No Wonder They’Re ‘Crying Bullets’
It’s always nice when experts confirm scientifically what we mortals have known empirically.
Parents of boys, for instance, have known that the cards have been stacked against their sons the past two decades. Even semiconscious bystanders may have noticed that boys are in trouble - socially, emotionally, academically and - given the high rate of medicinal dosing - physically.
Across the board, they’re failing and faltering at higher rates than girls. Lower grades, higher dropout rates, reduced enrollments in colleges and graduate schools, higher suicide rates.
And, of course, the growing number of tragically infamous gun toters are boys, not girls. Only now that boys have started “crying bullets,” as one psychologist put it, have we bothered to wonder, what’s wrong?
Last week, experts in child behavior and boy development met to pool their research, looking for clues to the puzzle of lost boys. They concluded that boys have fallen victim to “emotional miseducation,” which is a nice way of saying we’ve abandoned boys to the jungle - without affectionate parental guidance or societal support.

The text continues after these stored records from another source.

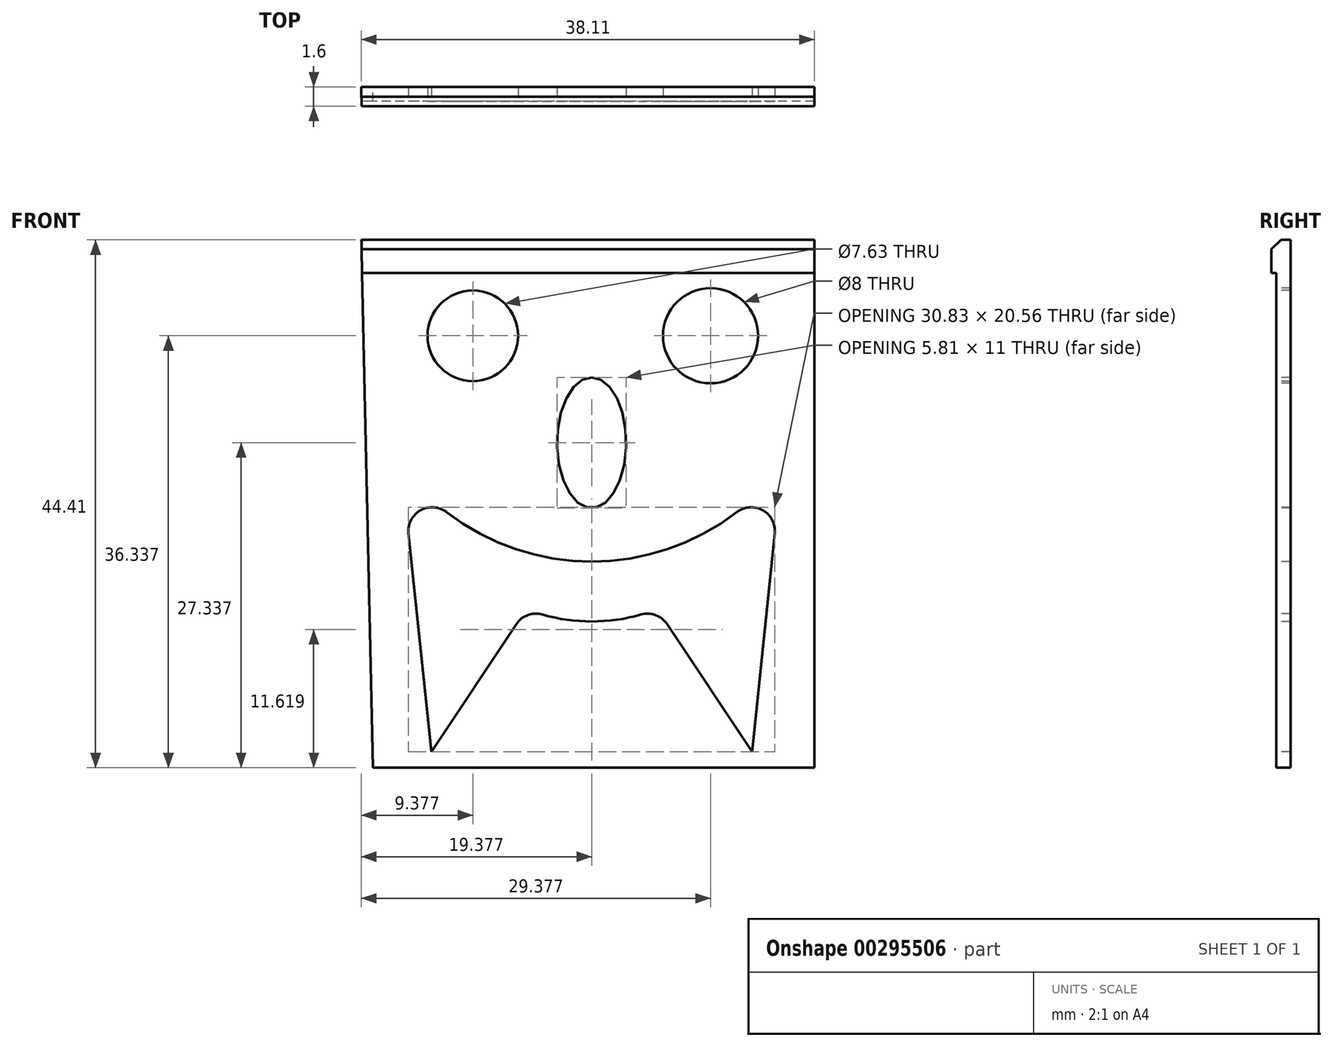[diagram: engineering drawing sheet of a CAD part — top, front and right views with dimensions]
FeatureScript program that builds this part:
annotation { "Feature Type Name" : "Feature", "Feature Type Description" : "" }
export const myFeature = defineFeature(function(context is Context, id is Id, definition is map)
    precondition{}
    {
        {
            var Q0;
            Q0=qCreatedBy(makeId("Front.planeOp"),FACE);
            var sketch = newSketch(context, id + "F0", { "sketchPlane" : qUnion([Q0])});
            skLineSegment(sketch, "E0.bottom", {"start": v(-65, 60) * mm, "end": v(65, 60) * mm});
            skLineSegment(sketch, "E0.top", {"start": v(-65, -20) * mm, "end": v(65, -20) * mm});
            skLineSegment(sketch, "E0.left", {"start": v(-65, 60) * mm, "end": v(-65, -20) * mm});
            skLineSegment(sketch, "E0.right", {"start": v(65, 60) * mm, "end": v(65, -20) * mm});
            skSolve(sketch);
        }
        {
            var Q0;
            Q0=qSketchRegion(id+"F0",true);
            extrude(context, id + "F1", {"entities" : qUnion([Q0]), "depth" : 1.6 * mm});
        }
        {
            var Q0;
            Q0=makeQuery(id+"F1.opExtrude","CAP_FACE",FACE,{"disambiguationData":[OSD([sQuery(id+"F0.wireOp",EDGE,"E0.bottom"),sQuery(id+"F0.wireOp",EDGE,"E0.top"),sQuery(id+"F0.wireOp",EDGE,"E0.left"),sQuery(id+"F0.wireOp",EDGE,"E0.right")])],"isStart":false});
            var sketch = newSketch(context, id + "F2", { "sketchPlane" : qUnion([Q0])});
            skText(sketch, "E1", { "text": "VLAD", "fontName": "AllertaStencil-Regular.ttf"});
            skText(sketch, "E2", { "text": "♥", "fontName": "NotoSansCJKjp-Regular.otf"});
            const initialGuessF2  = {"E1": [-0.055, -0.01313, 1, 0, 0.0285], "E2": [0.0007, 0.01874, 1, 0, 0.032]};
            skSetInitialGuess(sketch, initialGuessF2);
            skSolve(sketch);
        }
        {
            var Q0;
            Q0=qSketchRegion(id+"F2",true);
            extrude(context, id + "F3", {"entities" : qUnion([Q0]), "operationType" : NewBodyOperationType.REMOVE, "endBound" : BoundingType.THROUGH_ALL, "oppositeDirection" : true, "depth" : 25 * mm});
        }
        {
            var Q0;
            Q0=makeQuery(id+"F1.opExtrude","SWEPT_EDGE",EDGE,{"disambiguationData":[OSD([sQuery(id+"F0.wireOp",EDGE,"E0.top"),sQuery(id+"F0.wireOp",EDGE,"E0.right")])]});
            var Q1;
            Q1=makeQuery(id+"F1.opExtrude","SWEPT_EDGE",EDGE,{"disambiguationData":[OSD([sQuery(id+"F0.wireOp",EDGE,"E0.bottom"),sQuery(id+"F0.wireOp",EDGE,"E0.right")])]});
            var Q2;
            Q2=makeQuery(id+"F1.opExtrude","SWEPT_EDGE",EDGE,{"disambiguationData":[OSD([sQuery(id+"F0.wireOp",EDGE,"E0.top"),sQuery(id+"F0.wireOp",EDGE,"E0.left")])]});
            var Q3;
            Q3=makeQuery(id+"F1.opExtrude","SWEPT_EDGE",EDGE,{"disambiguationData":[OSD([sQuery(id+"F0.wireOp",EDGE,"E0.bottom"),sQuery(id+"F0.wireOp",EDGE,"E0.left")])]});
            fillet(context, id + "F4", {"entities" : qUnion([Q0, Q1, Q2, Q3]), "radius" : 20 * mm, "tangentPropagation" : true, "allowEdgeOverflow" : false});
        }
        {
            var Q0;
            Q0=makeQuery(id+"F1.opExtrude","CAP_EDGE",EDGE,{"disambiguationData":[OSD([sQuery(id+"F0.wireOp",EDGE,"E0.top")])],"isStart":false});
            chamfer(context, id + "F5", {"entities" : qUnion([Q0]), "width" : 0.8 * mm, "tangentPropagation" : true});
        }
        {
            var Q0;
            Q0=makeQuery(id+"F1.opExtrude","CAP_FACE",FACE,{"disambiguationData":[OSD([sQuery(id+"F0.wireOp",EDGE,"E0.bottom"),sQuery(id+"F0.wireOp",EDGE,"E0.top"),sQuery(id+"F0.wireOp",EDGE,"E0.left"),sQuery(id+"F0.wireOp",EDGE,"E0.right")])],"isStart":false});
            var sketch = newSketch(context, id + "F6", { "sketchPlane" : qUnion([Q0])});
            skCircle(sketch, "E3", {"center": v(-35.7, 51.93) * mm, "radius": 3.82 * mm});
            skCircle(sketch, "E4", {"center": v(-15.7, 51.93) * mm, "radius": 4 * mm});
            skEllipse(sketch, "E5", {"center": v(-25.7, 42.93) * mm, "majorRadius": 5.5 * mm, "minorRadius": 2.9 * mm, "majorAxis": v(0, 1)});
            skArc(sketch, "E6", {"start": v(-41.7, 40.93) * mm, "mid": v(-25.7, 32.93) * mm, "end": v(-9.7, 40.93) * mm});
            skLineSegment(sketch, "E7", {"start": v(-41.7, 40.93) * mm, "end": v(-39.2, 16.93) * mm});
            skLineSegment(sketch, "E8", {"start": v(-39.2, 16.93) * mm, "end": v(-31.2, 28.93) * mm});
            skLineSegment(sketch, "E9", {"start": v(-25.7, 42.93) * mm, "end": v(-25.7, 20.3) * mm, "construction": true});
            skLineSegment(sketch, "E10", {"start": v(-9.7, 40.93) * mm, "end": v(-12.2, 16.93) * mm});
            skLineSegment(sketch, "E11", {"start": v(-12.2, 16.93) * mm, "end": v(-20.2, 28.93) * mm});
            skArc(sketch, "E12", {"start": v(-31.2, 28.93) * mm, "mid": v(-25.7, 27.89) * mm, "end": v(-20.2, 28.93) * mm});
            skSolve(sketch);
        }
        {
            var Q0;
            Q0=qSketchRegion(id+"F6",true);
            extrude(context, id + "F7", {"entities" : qUnion([Q0]), "operationType" : NewBodyOperationType.REMOVE, "endBound" : BoundingType.THROUGH_ALL, "oppositeDirection" : true, "depth" : 25 * mm});
        }
        {
            var Q0;
            Q0=makeQuery(id+"F1.opExtrude","CAP_FACE",FACE,{"disambiguationData":[OSD([sQuery(id+"F0.wireOp",EDGE,"E0.bottom"),sQuery(id+"F0.wireOp",EDGE,"E0.top"),sQuery(id+"F0.wireOp",EDGE,"E0.left"),sQuery(id+"F0.wireOp",EDGE,"E0.right")])],"isStart":false});
            var sketch = newSketch(context, id + "F8", { "sketchPlane" : qUnion([Q0])});
            skLineSegment(sketch, "E13.0", {"start": v(-45, -17.2) * mm, "end": v(45, -17.2) * mm});
            skArc(sketch, "E13.1", {"start": v(-62.2, 0) * mm, "mid": v(-57.16, -12.16) * mm, "end": v(-45, -17.2) * mm});
            skArc(sketch, "E13.2", {"start": v(45, -17.2) * mm, "mid": v(57.16, -12.16) * mm, "end": v(62.2, 0) * mm});
            skLineSegment(sketch, "E13.3", {"start": v(-62.2, 40) * mm, "end": v(-62.2, 0) * mm});
            skLineSegment(sketch, "E13.4", {"start": v(62.2, 0) * mm, "end": v(62.2, 40) * mm});
            skArc(sketch, "E13.5", {"start": v(62.2, 40) * mm, "mid": v(57.16, 52.16) * mm, "end": v(45, 57.2) * mm});
            skLineSegment(sketch, "E13.6", {"start": v(45, 57.2) * mm, "end": v(-45, 57.2) * mm});
            skArc(sketch, "E13.7", {"start": v(-45, 57.2) * mm, "mid": v(-57.16, 52.16) * mm, "end": v(-62.2, 40) * mm});
            skSolve(sketch);
        }
        {
            var Q0;
            Q0=qSketchRegion(id+"F8",true);
            extrude(context, id + "F9", {"entities" : qUnion([Q0]), "operationType" : NewBodyOperationType.REMOVE, "oppositeDirection" : true, "depth" : 0.4 * mm});
        }
        {
            var Q0;
            Q0=makeQuery(id+"F9.boolean.opBoolean","COPY",FACE,{"derivedFrom":makeQuery(id+"F9.opExtrude","CAP_FACE",FACE,{"disambiguationData":[OSD([sQuery(id+"F8.wireOp",EDGE,"E13.0"),sQuery(id+"F8.wireOp",EDGE,"E13.1"),sQuery(id+"F8.wireOp",EDGE,"E13.2"),sQuery(id+"F8.wireOp",EDGE,"E13.3"),sQuery(id+"F8.wireOp",EDGE,"E13.4"),sQuery(id+"F8.wireOp",EDGE,"E13.5"),sQuery(id+"F8.wireOp",EDGE,"E13.6"),sQuery(id+"F8.wireOp",EDGE,"E13.7")])],"isStart":false})});
            var sketch = newSketch(context, id + "F10", { "sketchPlane" : qUnion([Q0])});
            skLineSegment(sketch, "E14", {"start": v(28.92, 53.56) * mm, "end": v(22.93, 51.5) * mm});
            skLineSegment(sketch, "E15", {"start": v(22.93, 51.5) * mm, "end": v(16.92, 53.57) * mm});
            skLineSegment(sketch, "E16", {"start": v(16.92, 53.57) * mm, "end": v(16.92, 45.28) * mm});
            skLineSegment(sketch, "E17", {"start": v(16.92, 45.28) * mm, "end": v(29.17, 45.28) * mm});
            skLineSegment(sketch, "E18", {"start": v(29.17, 45.28) * mm, "end": v(28.92, 53.56) * mm});
            skSolve(sketch);
        }
        {
            var Q0;
            Q0=qSketchRegion(id+"F10",true);
            extrude(context, id + "F11", {"entities" : qUnion([Q0]), "operationType" : NewBodyOperationType.REMOVE, "oppositeDirection" : true, "depth" : 25 * mm});
        }
        {
            var Q0;
            Q0=makeQuery(id+"F7.boolean.opBoolean","COPY",EDGE,{"derivedFrom":makeQuery(id+"F7.opExtrude","SWEPT_EDGE",EDGE,{"disambiguationData":[OSD([sQuery(id+"F6.wireOp",EDGE,"E6"),sQuery(id+"F6.wireOp",EDGE,"E10")])]})});
            var Q1;
            Q1=makeQuery(id+"F7.boolean.opBoolean","COPY",EDGE,{"derivedFrom":makeQuery(id+"F7.opExtrude","SWEPT_EDGE",EDGE,{"disambiguationData":[OSD([sQuery(id+"F6.wireOp",EDGE,"E6"),sQuery(id+"F6.wireOp",EDGE,"E7")])]})});
            var Q2;
            Q2=makeQuery(id+"F7.boolean.opBoolean","COPY",EDGE,{"derivedFrom":makeQuery(id+"F7.opExtrude","SWEPT_EDGE",EDGE,{"disambiguationData":[OSD([sQuery(id+"F6.wireOp",EDGE,"E11"),sQuery(id+"F6.wireOp",EDGE,"E12")])]})});
            var Q3;
            Q3=makeQuery(id+"F7.boolean.opBoolean","COPY",EDGE,{"derivedFrom":makeQuery(id+"F7.opExtrude","SWEPT_EDGE",EDGE,{"disambiguationData":[OSD([sQuery(id+"F6.wireOp",EDGE,"E8"),sQuery(id+"F6.wireOp",EDGE,"E12")])]})});
            fillet(context, id + "F12", {"entities" : qUnion([Q0, Q1, Q2, Q3]), "radius" : 2 * mm, "tangentPropagation" : true, "allowEdgeOverflow" : false});
        }
        {
            var Q0;
            Q0=qCreatedBy(makeId("Front.planeOp"),FACE);
            var sketch = newSketch(context, id + "F13", { "sketchPlane" : qUnion([Q0])});
            skLineSegment(sketch, "E19.top", {"start": v(-44.12, 15.6) * mm, "end": v(-6.97, 15.6) * mm});
            skLineSegment(sketch, "E20", {"start": v(-6.97, 15.6) * mm, "end": v(-6.97, 66.21) * mm});
            skLineSegment(sketch, "E21", {"start": v(-6.97, 66.21) * mm, "end": v(67.15, 66.21) * mm});
            skLineSegment(sketch, "E22", {"start": v(67.15, 66.21) * mm, "end": v(67.15, -27.66) * mm});
            skLineSegment(sketch, "E23", {"start": v(67.15, -27.66) * mm, "end": v(-72.95, -27.66) * mm});
            skLineSegment(sketch, "E24", {"start": v(-72.95, -27.66) * mm, "end": v(-72.95, 66.21) * mm});
            skLineSegment(sketch, "E25", {"start": v(-72.95, 66.21) * mm, "end": v(-45.21, 66.21) * mm});
            skLineSegment(sketch, "E26", {"start": v(-45.21, 66.21) * mm, "end": v(-44.12, 15.6) * mm});
            skSolve(sketch);
        }
        {
            var Q0;
            Q0 = qSketchRegion(id + "F13", true);
            extrude(context, id + "F14", {"entities" : qUnion([Q0]), "operationType" : NewBodyOperationType.REMOVE, "depth" : 25 * mm});
        }
    });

If girls once were considered second-class citizens, boys today are Third World street urchins. Mostly absent parents still enforce the “boys are tough” message. Schools continue to insist that boys conform to girl-behavior (sit still and be quiet), despite overwhelming research predicting failure.

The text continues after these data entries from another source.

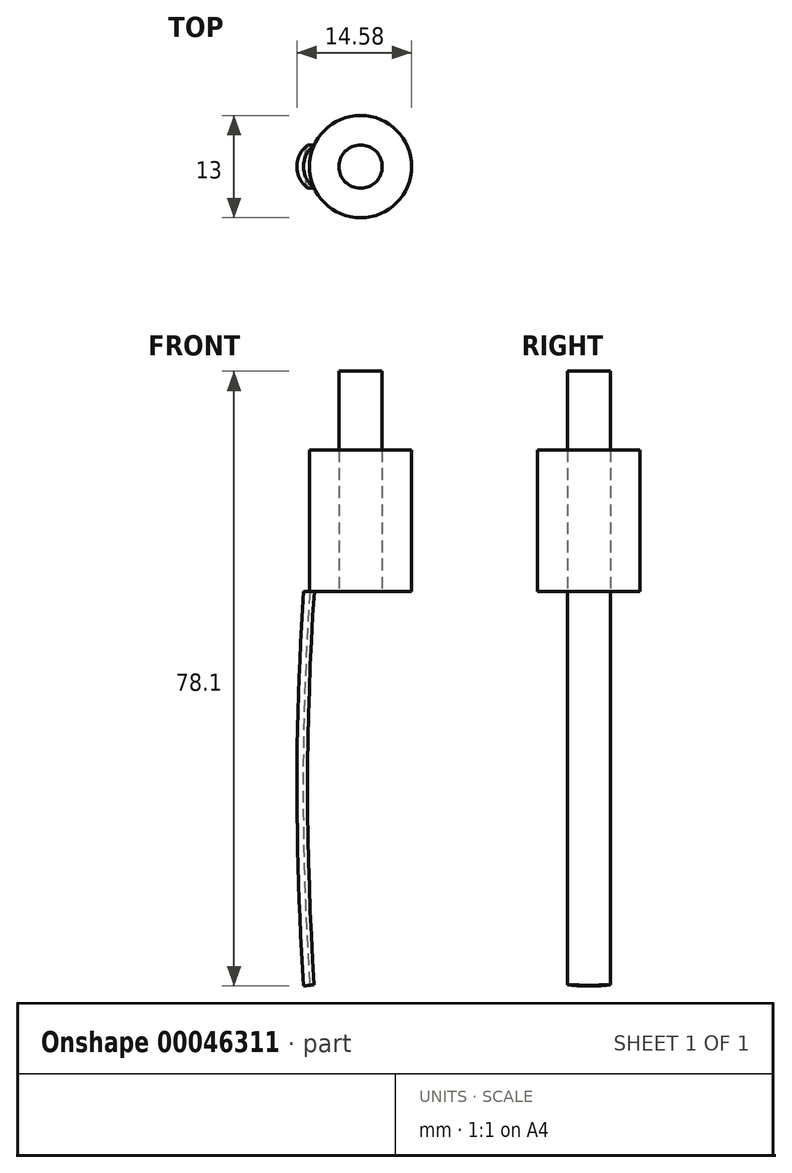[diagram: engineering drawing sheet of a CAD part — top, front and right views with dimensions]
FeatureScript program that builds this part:
annotation { "Feature Type Name" : "Feature", "Feature Type Description" : "" }
export const myFeature = defineFeature(function(context is Context, id is Id, definition is map)
    precondition{}
    {
        {
            var Q0;
            Q0=qCreatedBy(makeId("Top.planeOp"),FACE);
            var sketch = newSketch(context, id + "F0", { "sketchPlane" : qUnion([Q0])});
            skCircle(sketch, "E0", {"center": v(0, 0) * mm, "radius": 2.75 * mm});
            skSolve(sketch);
        }
        {
            var Q0;
            Q0=qCreatedBy(makeId("Top.planeOp"),FACE);
            var sketch = newSketch(context, id + "F1", { "sketchPlane" : qUnion([Q0])});
            skCircle(sketch, "E1", {"center": v(0, 0) * mm, "radius": 6.5 * mm});
            skSolve(sketch);
        }
        {
            var Q0;
            Q0=qCreatedBy(makeId("Top.planeOp"),FACE);
            var sketch = newSketch(context, id + "F2", { "sketchPlane" : qUnion([Q0])});
            skLineSegment(sketch, "E2", {"start": v(0, -2.75) * mm, "end": v(0, 2.75) * mm, "construction": true});
            skLineSegment(sketch, "E3", {"start": v(0, 2.75) * mm, "end": v(-5.89, 2.75) * mm, "construction": true});
            skLineSegment(sketch, "E4", {"start": v(0, -2.75) * mm, "end": v(-5.89, -2.75) * mm, "construction": true});
            skLineSegment(sketch, "E5", {"start": v(0, 0) * mm, "end": v(-6.5, 0) * mm, "construction": true});
            skSolve(sketch);
        }
        {
            var Q0;
            Q0=qCreatedBy(makeId("Top.planeOp"),FACE);
            var sketch = newSketch(context, id + "F3", { "sketchPlane" : qUnion([Q0])});
            skArc(sketch, "E6", {"start": v(-5.88, 2.73) * mm, "mid": v(-7.24, 0) * mm, "end": v(-5.88, -2.72) * mm});
            skArc(sketch, "E7", {"start": v(-5.88, 2.73) * mm, "mid": v(-6.45, 0) * mm, "end": v(-5.88, -2.72) * mm});
            skSolve(sketch);
        }
        {
            var Q0;
            Q0=qCreatedBy(makeId("Front.planeOp"),FACE);
            var sketch = newSketch(context, id + "F4", { "sketchPlane" : qUnion([Q0])});
            skLineSegment(sketch, "E8", {"start": v(-6.5, 0) * mm, "end": v(-6.5, -50) * mm});
            skArc(sketch, "E9", {"start": v(-6.5, 0) * mm, "mid": v(-7.34, -25) * mm, "end": v(-6.5, -50) * mm});
            skSolve(sketch);
        }
        {
            var Q0;
            Q0=qSketchRegion(id+"F0",true);
            extrude(context, id + "F5", {"entities" : qUnion([Q0]), "depth" : 28 * mm});
        }
        {
            var Q0;
            Q0=qSketchRegion(id+"F1",true);
            var Q1;
            Q1=sQuery(id+"F1.wireOp",EDGE,"E1");
            extrude(context, id + "F6", {"entities" : qUnion([Q0]), "surfaceEntities" : qUnion([Q1]), "depth" : 18 * mm});
        }
        {
            var Q0;
            Q0=makeQuery(id+"F3.imprint","IMPRINT",FACE,{"disambiguationData":[TD([[makeQuery(id+"F3.imprint","IMPRINT",EDGE,{"derivedFrom":sQuery(id+"F3.wireOp",EDGE,"E6")}),1.0]])]});
            var Q1;
            Q1=sQuery(id+"F3.wireOp",EDGE,"E6");
            var Q2;
            Q2=sQuery(id+"F3.wireOp",EDGE,"E7");
            var Q3;
            Q3=sQuery(id+"F4.wireOp",EDGE,"E9");
            sweep(context, id + "F7", {"profiles" : qUnion([Q0]), "surfaceProfiles" : qUnion([Q1, Q2]), "path" : qUnion([Q3])});
        }
    });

Most young boys are incapable of sitting still for long periods, yet they’re expected to and punished (or drugged) when they can’t. Most boys lag behind girls in reading and writing, yet these are the first skills students are expected to master.

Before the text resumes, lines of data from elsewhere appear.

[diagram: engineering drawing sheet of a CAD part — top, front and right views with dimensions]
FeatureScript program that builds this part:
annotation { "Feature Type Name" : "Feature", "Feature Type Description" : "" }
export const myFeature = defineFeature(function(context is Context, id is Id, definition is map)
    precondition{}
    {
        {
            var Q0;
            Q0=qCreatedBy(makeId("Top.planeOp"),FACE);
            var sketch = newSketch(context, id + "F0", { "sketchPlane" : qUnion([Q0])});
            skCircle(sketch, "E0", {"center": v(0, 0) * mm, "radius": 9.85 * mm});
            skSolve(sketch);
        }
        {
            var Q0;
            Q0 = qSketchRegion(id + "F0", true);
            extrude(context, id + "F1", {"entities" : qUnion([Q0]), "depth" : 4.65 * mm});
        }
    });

Boys quickly learn they’re inferior to girls, a message steadily reinforced throughout their school days, beginning with their first lesson in opposite-sex privilege: Take Our Daughters to Work Day.
Meanwhile, the hypermasculine media message to boys is: Terminate, Die Hard, Pay Back.
I recently watched a televised prison interview with one of the young boys who last year opened fire on his Arkansas classmates, killing four students and a teacher. Now 12, the boy said he was sad because he lost his friends - the ones he killed. He was mystified by the events leading up to the shootings and detached from his own involvement. At the end of the bloody day, he was still a child.
His mother also was mystified. Her son was normal in every way, she said. I don’t doubt her words or the heartfelt sentiment that shone through her pained eyes. But normalcy must be redefined if we’re to raise better boys and stop the insanity of male violence.
Left to the constant input of violent imagery - and absent the counterbalancing of physical and emotional affection from attentive parents - boys aren’t likely to develop into the sympathetic, empathetic creatures we wish our daughters to wed some day. Top that with a daily dose of social and academic failure, and a monster is in the making.
Bad boys aren’t born. Meanness isn’t a male trait. Emotional detachment isn’t genetic. As the mother of a son, I know this about boys: They’re sensitive, fragile, kind, caring, loving, affectionate, loyal, cooperative and dependable. They also cry, hurt and endure, often in silence, the fear of being considered weak, unmanly or worst of all, “a baby.” Who gave them that idea?
The psychologists made specific recommendations for raising better boys: Encourage schools to be boy-friendly by accommodating their demanding needs for physical expression; encourage parents and teachers to drop the boys-are-tough ruse and be physically comforting; treat them as the sensitive, fragile, affectionate people they really are.
To their list, I’d like to add a thought: Treat them the way we treat girls.